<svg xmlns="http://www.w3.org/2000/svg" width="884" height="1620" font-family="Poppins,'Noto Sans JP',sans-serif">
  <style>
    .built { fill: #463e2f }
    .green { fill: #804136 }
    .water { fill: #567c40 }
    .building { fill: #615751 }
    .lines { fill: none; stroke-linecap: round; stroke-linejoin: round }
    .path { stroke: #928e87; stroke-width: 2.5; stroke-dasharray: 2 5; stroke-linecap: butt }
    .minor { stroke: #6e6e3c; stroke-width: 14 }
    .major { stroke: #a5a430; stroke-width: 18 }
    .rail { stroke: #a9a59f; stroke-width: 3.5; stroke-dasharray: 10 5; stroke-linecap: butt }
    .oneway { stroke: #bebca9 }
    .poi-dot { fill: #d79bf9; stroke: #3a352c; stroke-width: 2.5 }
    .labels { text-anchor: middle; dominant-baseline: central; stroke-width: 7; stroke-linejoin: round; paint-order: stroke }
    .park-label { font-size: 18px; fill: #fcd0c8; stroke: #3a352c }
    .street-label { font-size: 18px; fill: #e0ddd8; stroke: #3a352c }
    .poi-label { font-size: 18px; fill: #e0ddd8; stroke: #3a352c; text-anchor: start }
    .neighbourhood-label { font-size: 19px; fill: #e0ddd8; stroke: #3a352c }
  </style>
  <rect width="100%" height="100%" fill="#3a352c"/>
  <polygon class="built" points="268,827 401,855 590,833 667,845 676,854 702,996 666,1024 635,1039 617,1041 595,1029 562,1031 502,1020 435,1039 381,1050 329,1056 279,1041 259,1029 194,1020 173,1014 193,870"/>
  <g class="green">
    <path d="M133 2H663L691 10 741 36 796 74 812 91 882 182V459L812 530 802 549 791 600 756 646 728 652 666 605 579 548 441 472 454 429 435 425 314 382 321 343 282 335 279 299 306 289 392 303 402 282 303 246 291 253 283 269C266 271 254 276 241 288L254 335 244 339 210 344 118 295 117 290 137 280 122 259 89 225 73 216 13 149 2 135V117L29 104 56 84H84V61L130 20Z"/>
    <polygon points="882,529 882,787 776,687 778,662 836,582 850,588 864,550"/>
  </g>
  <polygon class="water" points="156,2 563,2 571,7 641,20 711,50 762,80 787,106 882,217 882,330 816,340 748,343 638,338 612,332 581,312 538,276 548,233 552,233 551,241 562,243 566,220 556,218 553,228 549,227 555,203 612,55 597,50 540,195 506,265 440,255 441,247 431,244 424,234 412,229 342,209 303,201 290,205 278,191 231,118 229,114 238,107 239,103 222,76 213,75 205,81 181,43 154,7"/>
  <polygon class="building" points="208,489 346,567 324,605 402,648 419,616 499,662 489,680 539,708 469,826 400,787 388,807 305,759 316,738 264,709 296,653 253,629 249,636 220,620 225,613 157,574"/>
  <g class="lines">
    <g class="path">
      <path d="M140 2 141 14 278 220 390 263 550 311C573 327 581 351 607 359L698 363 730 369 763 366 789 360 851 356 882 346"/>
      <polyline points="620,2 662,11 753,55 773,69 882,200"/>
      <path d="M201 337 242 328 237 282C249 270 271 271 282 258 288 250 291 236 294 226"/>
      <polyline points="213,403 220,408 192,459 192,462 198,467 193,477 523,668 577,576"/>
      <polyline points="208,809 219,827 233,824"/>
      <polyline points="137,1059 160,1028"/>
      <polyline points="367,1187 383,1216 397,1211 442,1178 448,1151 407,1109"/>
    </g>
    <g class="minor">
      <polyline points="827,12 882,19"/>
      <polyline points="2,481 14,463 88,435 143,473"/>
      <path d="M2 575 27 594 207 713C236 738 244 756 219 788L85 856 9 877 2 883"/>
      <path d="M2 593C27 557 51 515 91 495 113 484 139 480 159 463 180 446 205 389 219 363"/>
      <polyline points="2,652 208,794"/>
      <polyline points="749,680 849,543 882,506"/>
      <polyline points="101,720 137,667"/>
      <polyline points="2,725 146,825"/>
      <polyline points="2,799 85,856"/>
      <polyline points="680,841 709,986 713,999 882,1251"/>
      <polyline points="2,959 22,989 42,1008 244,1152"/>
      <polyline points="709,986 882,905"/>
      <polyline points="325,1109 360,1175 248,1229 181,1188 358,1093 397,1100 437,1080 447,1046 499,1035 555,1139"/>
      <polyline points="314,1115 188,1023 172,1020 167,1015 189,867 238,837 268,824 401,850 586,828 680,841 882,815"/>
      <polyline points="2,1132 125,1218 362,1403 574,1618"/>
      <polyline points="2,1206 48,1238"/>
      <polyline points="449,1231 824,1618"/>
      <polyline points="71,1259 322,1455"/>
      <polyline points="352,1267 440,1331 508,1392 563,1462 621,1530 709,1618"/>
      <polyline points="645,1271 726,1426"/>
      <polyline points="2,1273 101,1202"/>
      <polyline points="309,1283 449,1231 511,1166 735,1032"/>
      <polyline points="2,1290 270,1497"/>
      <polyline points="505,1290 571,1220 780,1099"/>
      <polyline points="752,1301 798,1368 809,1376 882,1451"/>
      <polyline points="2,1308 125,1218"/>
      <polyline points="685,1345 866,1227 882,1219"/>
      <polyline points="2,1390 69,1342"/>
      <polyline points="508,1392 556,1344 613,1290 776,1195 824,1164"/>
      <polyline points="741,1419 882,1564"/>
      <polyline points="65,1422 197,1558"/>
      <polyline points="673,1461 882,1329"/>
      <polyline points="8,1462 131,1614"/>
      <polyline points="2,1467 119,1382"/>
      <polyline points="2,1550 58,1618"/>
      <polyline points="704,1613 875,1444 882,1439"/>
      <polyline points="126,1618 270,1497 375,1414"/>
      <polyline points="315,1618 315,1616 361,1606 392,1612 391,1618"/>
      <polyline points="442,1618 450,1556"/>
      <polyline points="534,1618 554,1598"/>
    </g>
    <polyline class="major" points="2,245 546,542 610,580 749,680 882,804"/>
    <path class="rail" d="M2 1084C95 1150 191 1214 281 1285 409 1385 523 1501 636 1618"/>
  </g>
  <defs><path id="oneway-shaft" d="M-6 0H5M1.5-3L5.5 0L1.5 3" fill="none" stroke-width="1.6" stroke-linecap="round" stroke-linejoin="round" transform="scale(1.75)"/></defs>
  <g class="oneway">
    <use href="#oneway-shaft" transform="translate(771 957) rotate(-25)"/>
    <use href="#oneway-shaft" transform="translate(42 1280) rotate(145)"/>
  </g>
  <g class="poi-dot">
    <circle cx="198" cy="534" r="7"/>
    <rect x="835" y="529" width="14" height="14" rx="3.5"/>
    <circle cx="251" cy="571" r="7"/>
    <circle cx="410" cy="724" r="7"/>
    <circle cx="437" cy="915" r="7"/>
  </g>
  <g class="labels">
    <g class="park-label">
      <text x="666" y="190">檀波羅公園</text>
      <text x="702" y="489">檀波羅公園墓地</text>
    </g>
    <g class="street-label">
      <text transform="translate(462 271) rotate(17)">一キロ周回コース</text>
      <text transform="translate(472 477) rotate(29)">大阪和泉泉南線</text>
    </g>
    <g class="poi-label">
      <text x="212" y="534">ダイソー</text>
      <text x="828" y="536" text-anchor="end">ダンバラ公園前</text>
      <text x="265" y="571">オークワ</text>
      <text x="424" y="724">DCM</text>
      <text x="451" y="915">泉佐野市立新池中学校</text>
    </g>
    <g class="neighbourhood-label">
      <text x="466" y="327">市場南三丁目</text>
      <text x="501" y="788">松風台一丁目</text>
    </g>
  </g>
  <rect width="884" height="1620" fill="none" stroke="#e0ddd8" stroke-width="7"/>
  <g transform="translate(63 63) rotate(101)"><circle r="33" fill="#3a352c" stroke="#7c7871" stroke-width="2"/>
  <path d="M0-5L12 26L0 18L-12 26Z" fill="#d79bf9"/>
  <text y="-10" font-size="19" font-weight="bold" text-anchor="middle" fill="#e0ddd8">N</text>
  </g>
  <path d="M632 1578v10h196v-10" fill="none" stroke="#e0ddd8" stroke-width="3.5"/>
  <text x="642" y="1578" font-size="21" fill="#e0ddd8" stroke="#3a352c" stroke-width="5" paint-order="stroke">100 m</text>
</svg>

=== What is being asked ===
The answer must consist of every line above that holds the string "lines", copied exactly.

=== The answer ===
    .lines { fill: none; stroke-linecap: round; stroke-linejoin: round }
  <g class="lines">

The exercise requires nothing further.